WHAT IS BEING ASKED: Drop all pictures and repeat exactly the lines from the line holding "focal_mm: 200" through the end of the records.

INPUT:
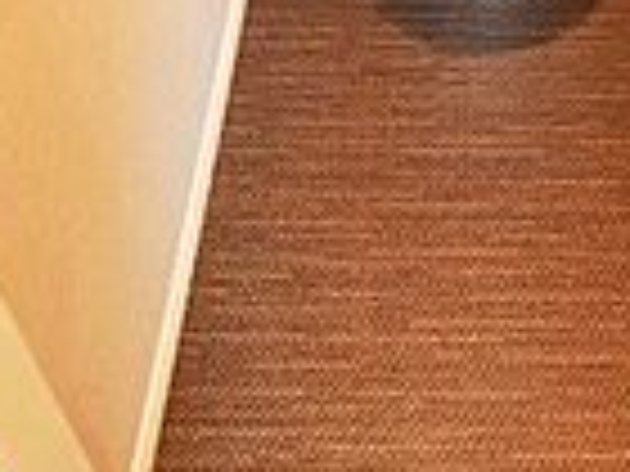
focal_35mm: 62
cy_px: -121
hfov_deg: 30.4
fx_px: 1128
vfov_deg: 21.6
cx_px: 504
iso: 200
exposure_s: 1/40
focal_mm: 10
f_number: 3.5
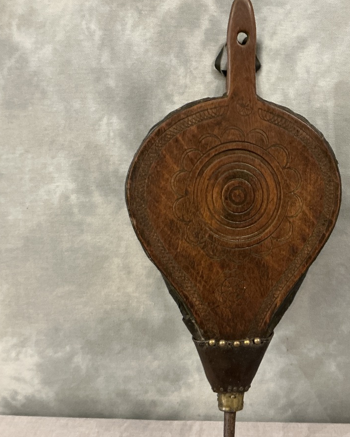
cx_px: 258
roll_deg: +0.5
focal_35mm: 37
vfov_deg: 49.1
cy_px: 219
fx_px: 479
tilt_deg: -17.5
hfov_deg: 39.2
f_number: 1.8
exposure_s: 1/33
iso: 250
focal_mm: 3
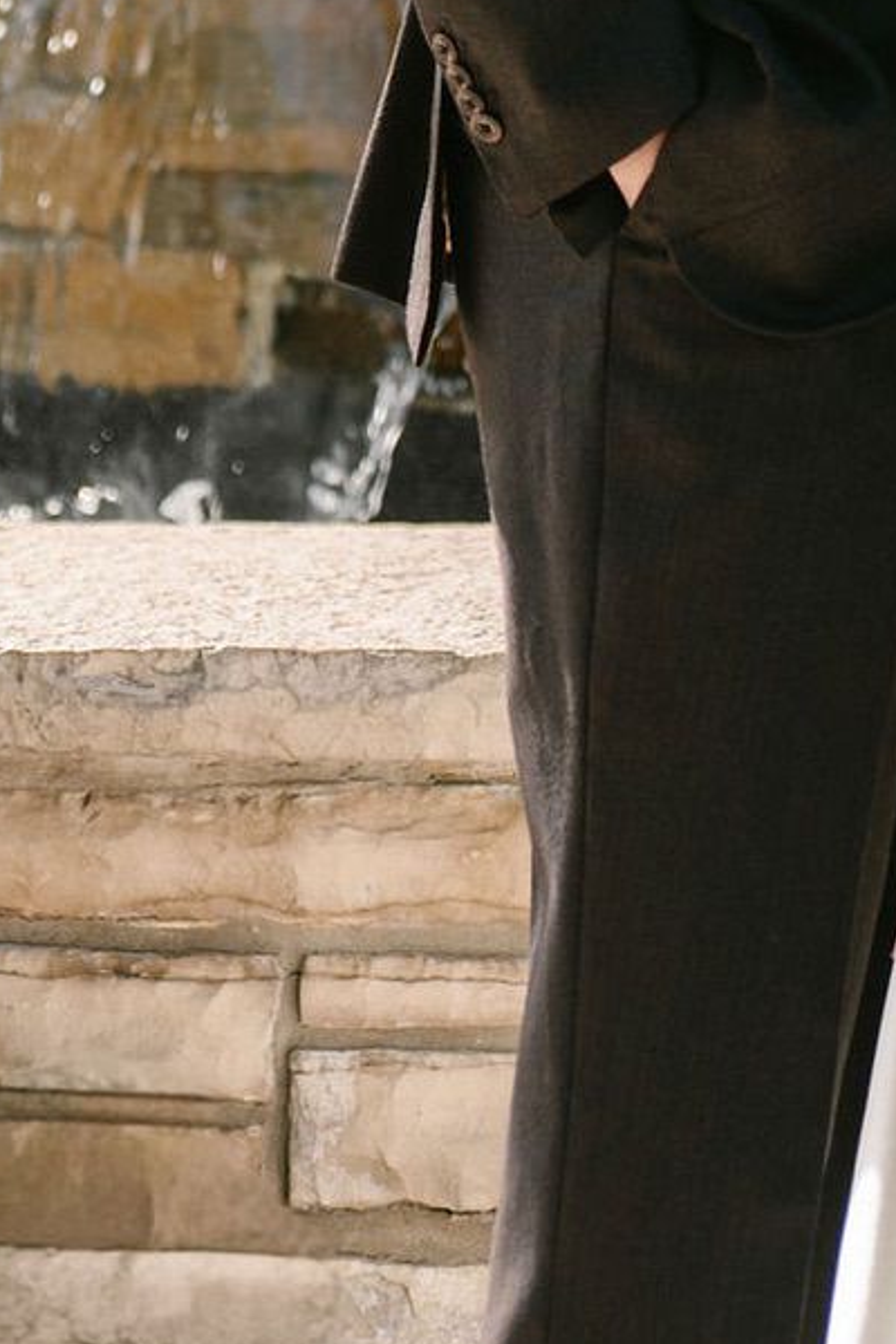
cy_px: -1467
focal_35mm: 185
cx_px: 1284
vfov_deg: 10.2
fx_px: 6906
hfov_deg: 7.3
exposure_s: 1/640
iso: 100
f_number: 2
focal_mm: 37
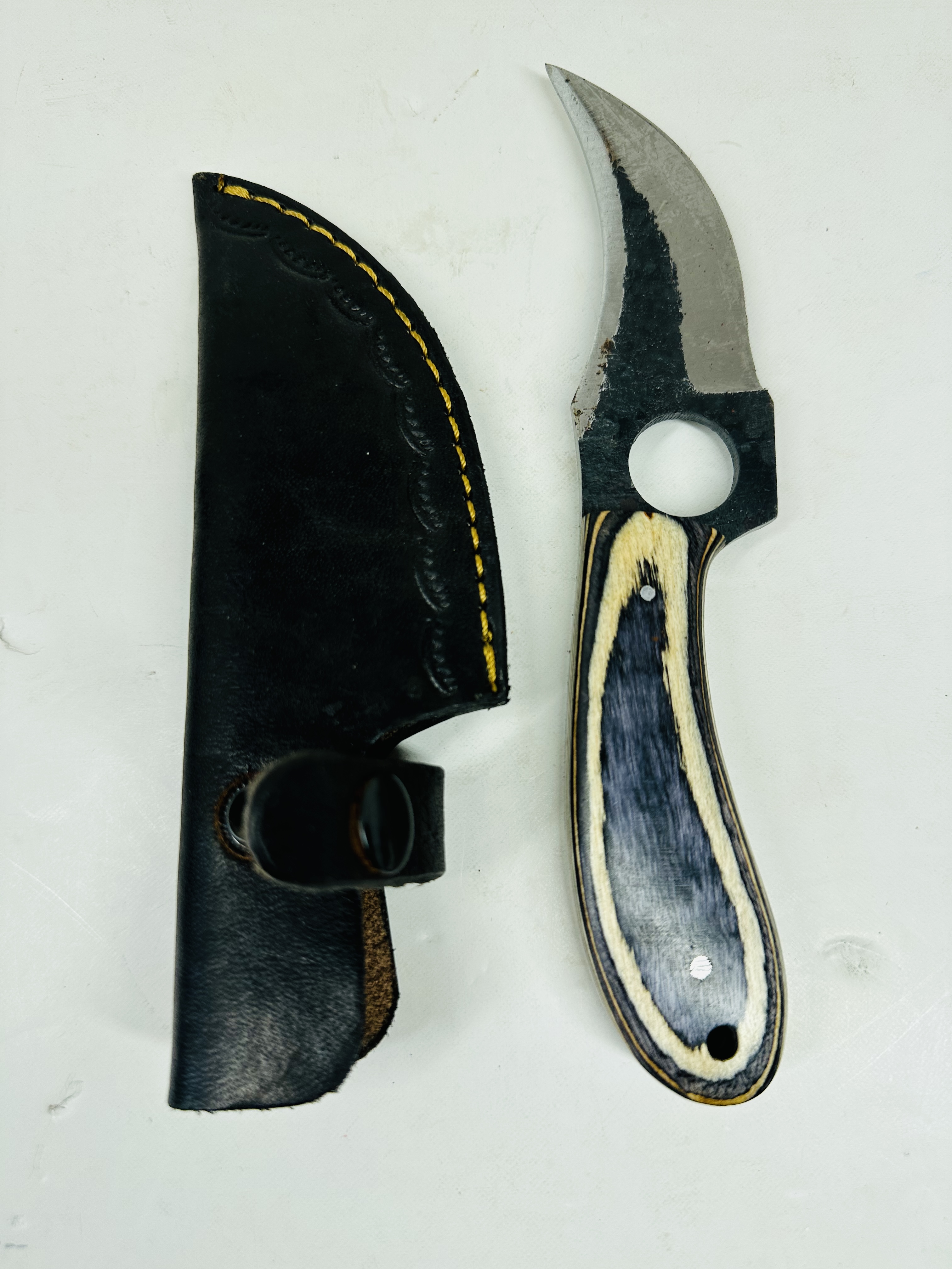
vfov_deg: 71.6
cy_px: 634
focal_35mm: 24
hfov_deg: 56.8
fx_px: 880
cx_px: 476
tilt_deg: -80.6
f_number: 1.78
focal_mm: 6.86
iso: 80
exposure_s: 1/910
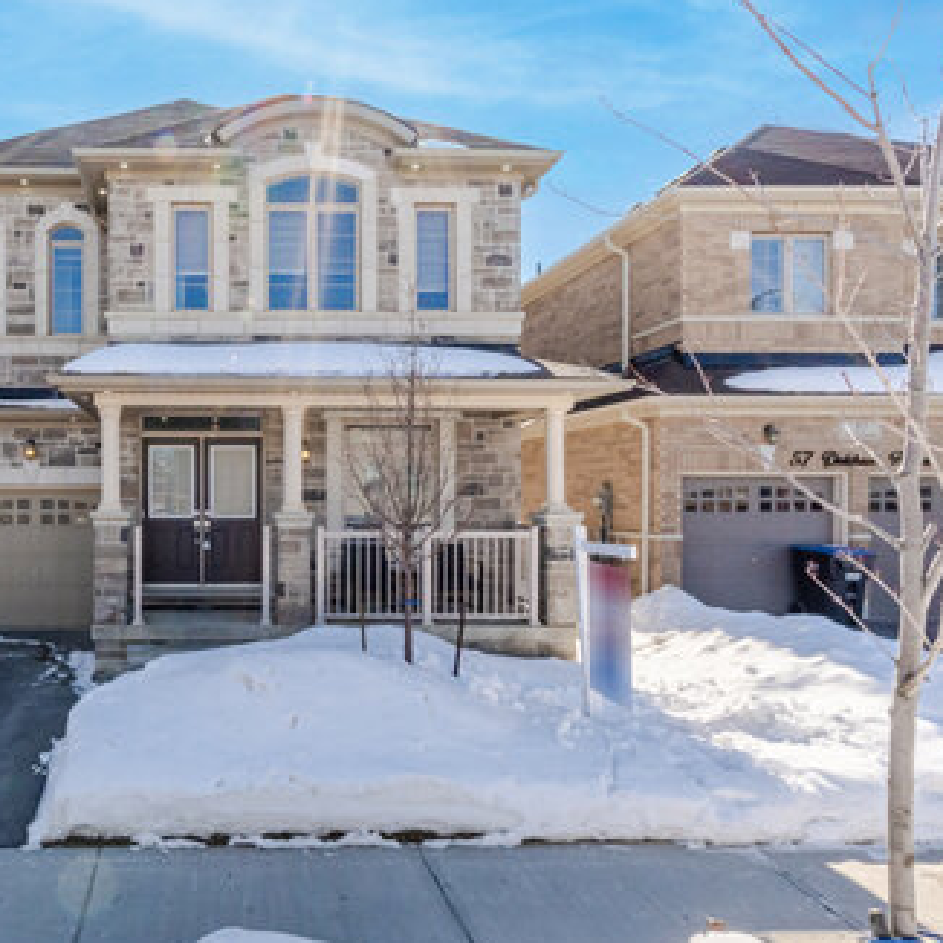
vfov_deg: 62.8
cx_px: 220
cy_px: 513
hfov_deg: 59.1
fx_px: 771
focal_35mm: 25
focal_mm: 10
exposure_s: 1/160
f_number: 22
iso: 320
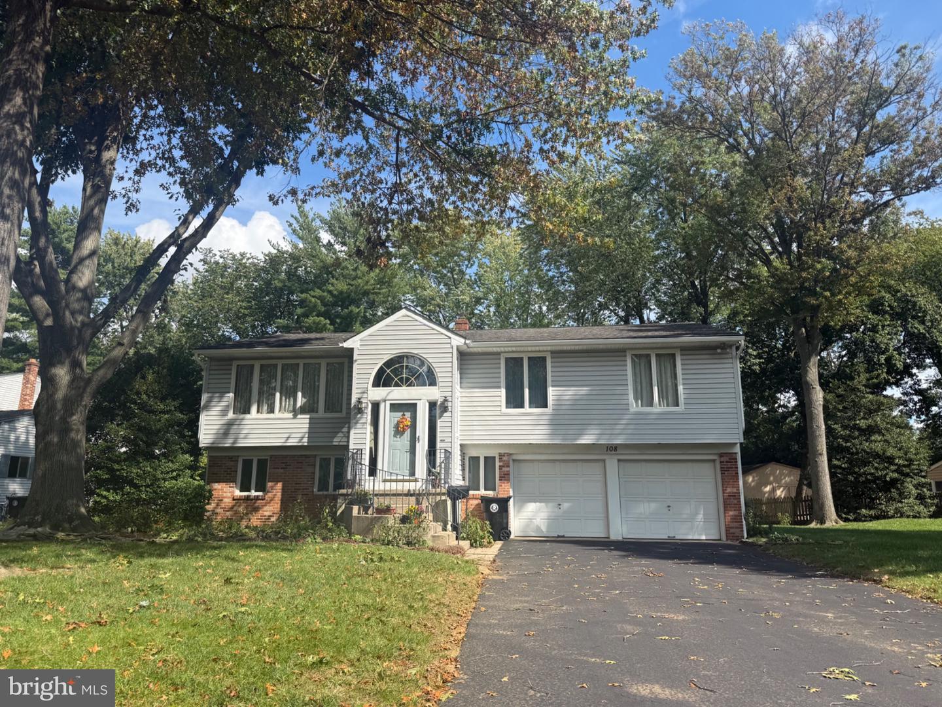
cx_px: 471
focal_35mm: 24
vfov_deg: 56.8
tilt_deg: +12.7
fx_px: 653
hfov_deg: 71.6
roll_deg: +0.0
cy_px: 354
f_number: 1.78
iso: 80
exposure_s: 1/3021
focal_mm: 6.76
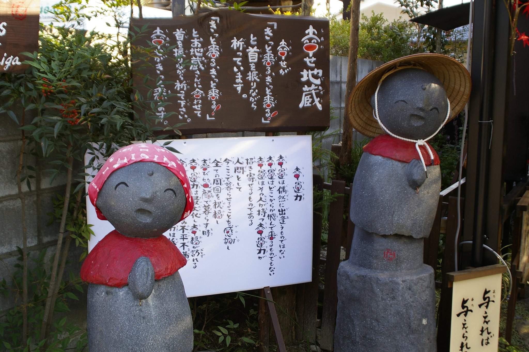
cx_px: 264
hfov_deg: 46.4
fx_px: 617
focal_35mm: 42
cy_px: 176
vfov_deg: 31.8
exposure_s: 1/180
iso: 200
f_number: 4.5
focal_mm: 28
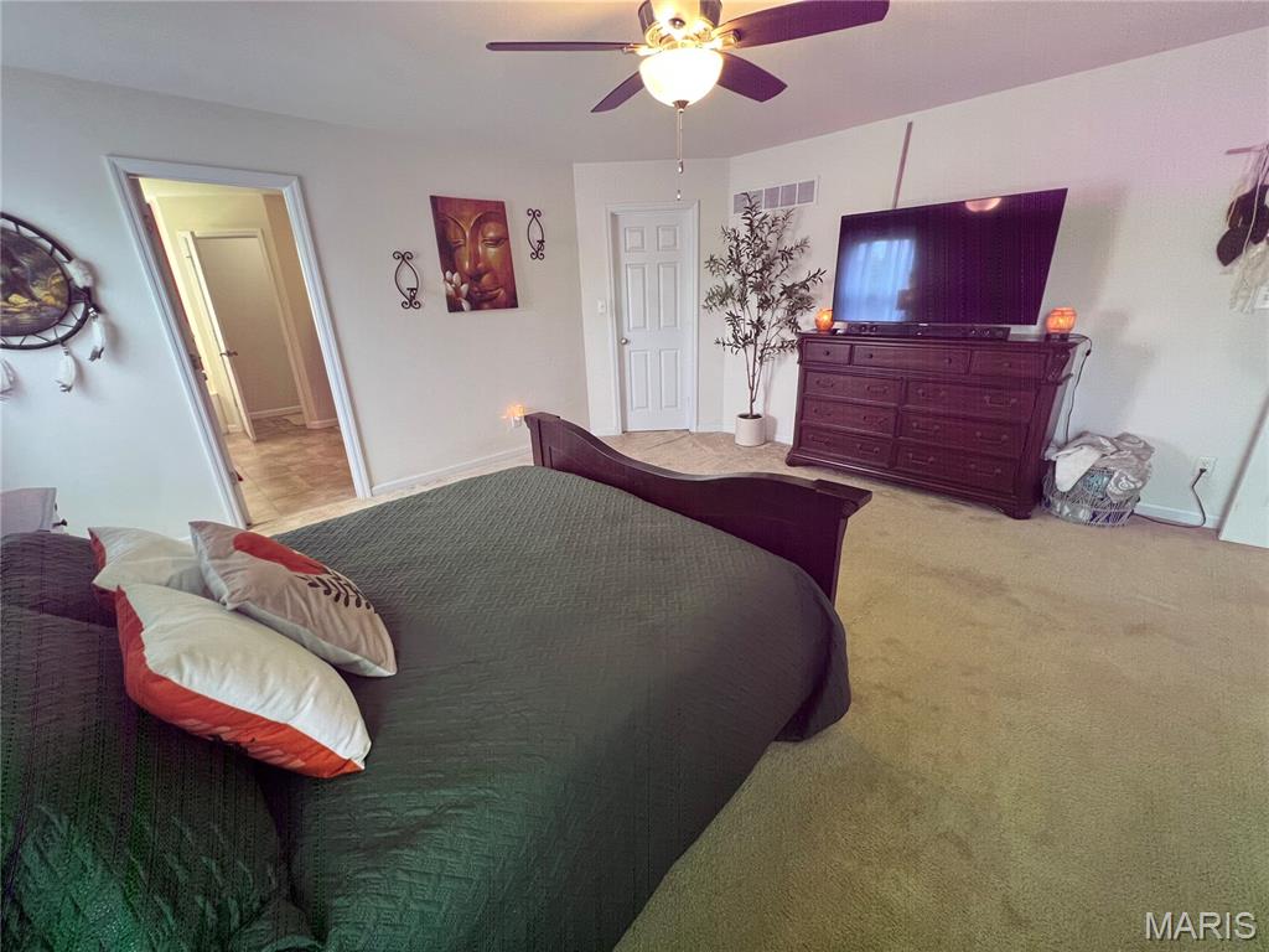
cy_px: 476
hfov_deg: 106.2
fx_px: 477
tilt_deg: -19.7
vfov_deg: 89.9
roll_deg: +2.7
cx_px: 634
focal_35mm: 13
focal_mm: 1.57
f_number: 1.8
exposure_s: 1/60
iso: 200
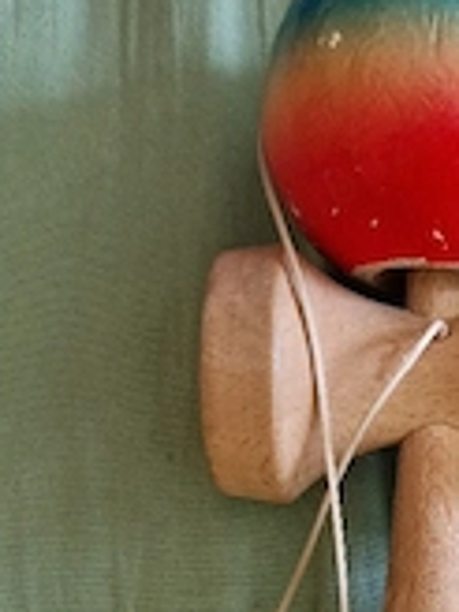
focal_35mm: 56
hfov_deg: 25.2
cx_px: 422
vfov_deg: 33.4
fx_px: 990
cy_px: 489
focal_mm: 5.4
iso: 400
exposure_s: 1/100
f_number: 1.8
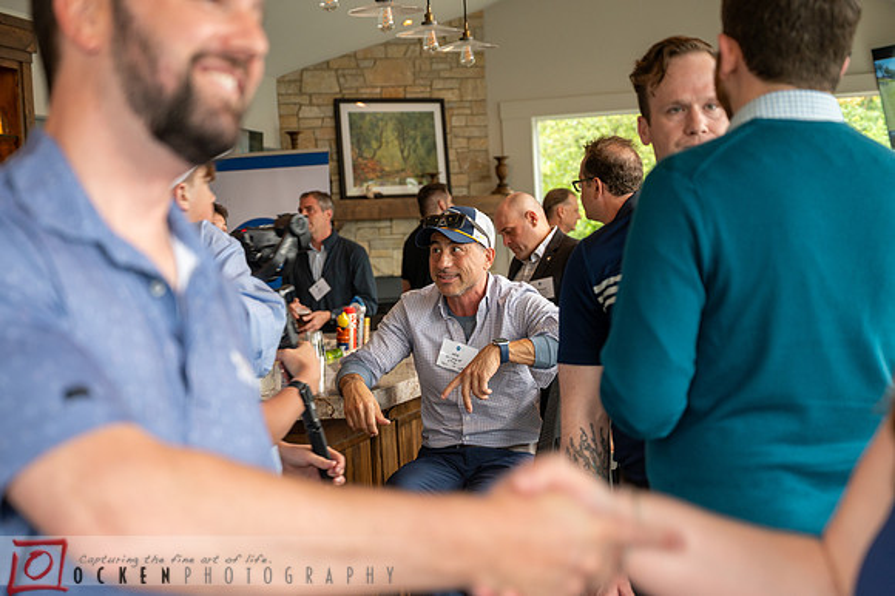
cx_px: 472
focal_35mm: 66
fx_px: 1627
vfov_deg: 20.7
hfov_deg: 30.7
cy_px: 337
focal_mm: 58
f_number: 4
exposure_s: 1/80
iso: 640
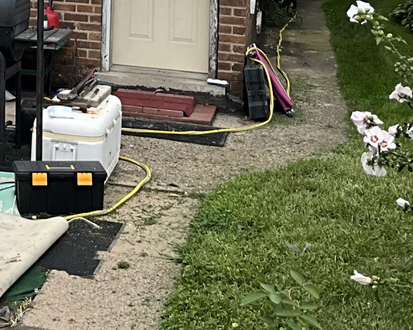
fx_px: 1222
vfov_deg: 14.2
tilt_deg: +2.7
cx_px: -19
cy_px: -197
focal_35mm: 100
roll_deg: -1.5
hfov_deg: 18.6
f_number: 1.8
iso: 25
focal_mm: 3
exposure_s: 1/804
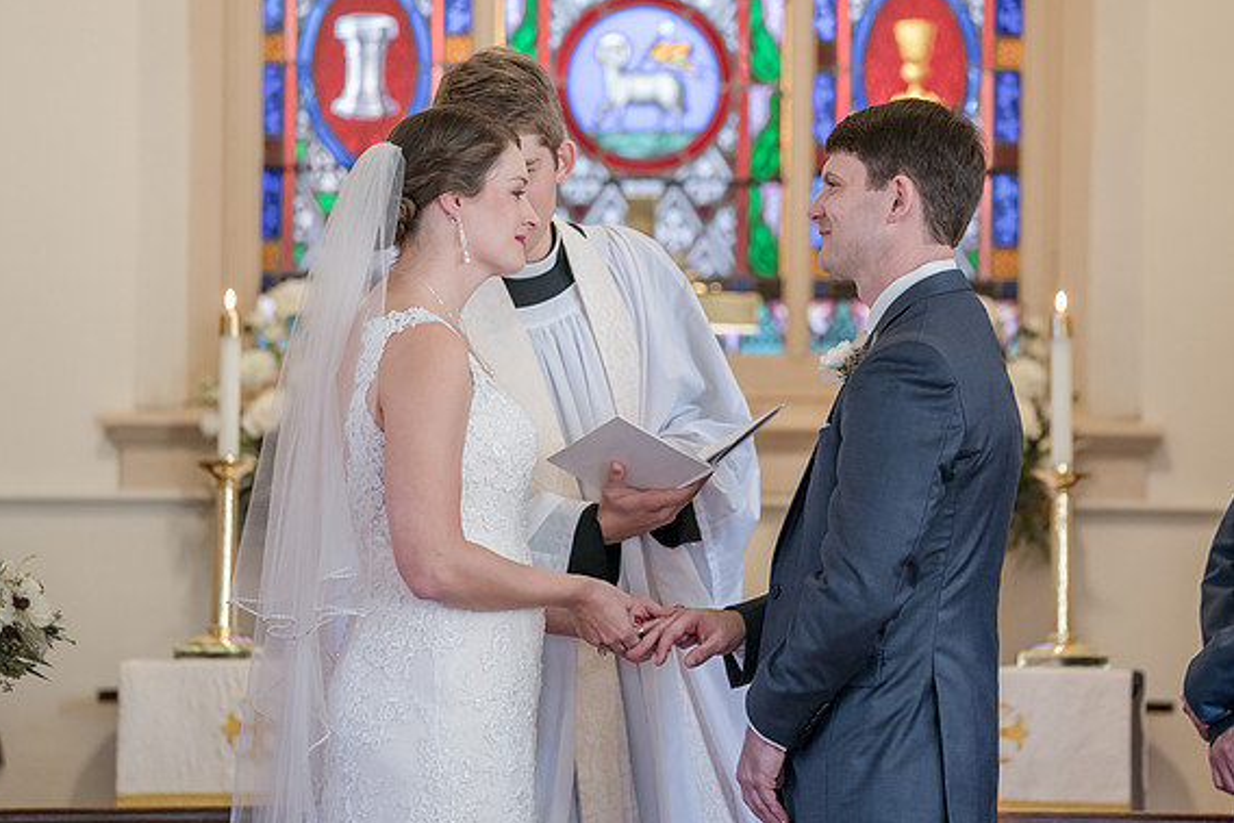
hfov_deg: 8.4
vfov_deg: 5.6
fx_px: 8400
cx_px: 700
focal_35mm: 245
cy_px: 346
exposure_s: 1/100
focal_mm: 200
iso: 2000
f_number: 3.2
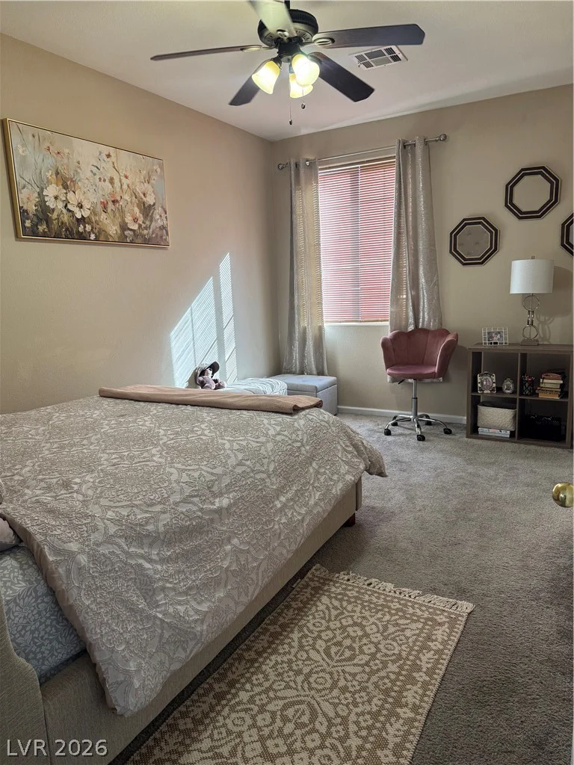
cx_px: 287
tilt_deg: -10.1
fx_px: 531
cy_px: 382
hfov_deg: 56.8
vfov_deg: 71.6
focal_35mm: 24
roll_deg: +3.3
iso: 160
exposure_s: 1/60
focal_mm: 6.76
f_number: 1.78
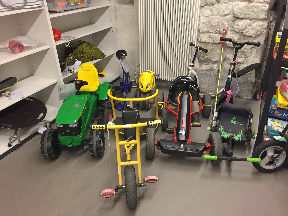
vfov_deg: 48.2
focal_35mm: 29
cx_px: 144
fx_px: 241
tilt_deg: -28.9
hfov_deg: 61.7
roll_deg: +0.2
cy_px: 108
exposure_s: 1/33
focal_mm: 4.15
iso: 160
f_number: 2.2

TASK RESPONSE:
focal_mm: 200
iso: 2000
f_number: 3.2
cx_px: 287
tilt_deg: -10.1
fx_px: 531
cy_px: 382
hfov_deg: 56.8
vfov_deg: 71.6
focal_35mm: 24
roll_deg: +3.3
iso: 160
exposure_s: 1/60
focal_mm: 6.76
f_number: 1.78
vfov_deg: 48.2
focal_35mm: 29
cx_px: 144
fx_px: 241
tilt_deg: -28.9
hfov_deg: 61.7
roll_deg: +0.2
cy_px: 108
exposure_s: 1/33
focal_mm: 4.15
iso: 160
f_number: 2.2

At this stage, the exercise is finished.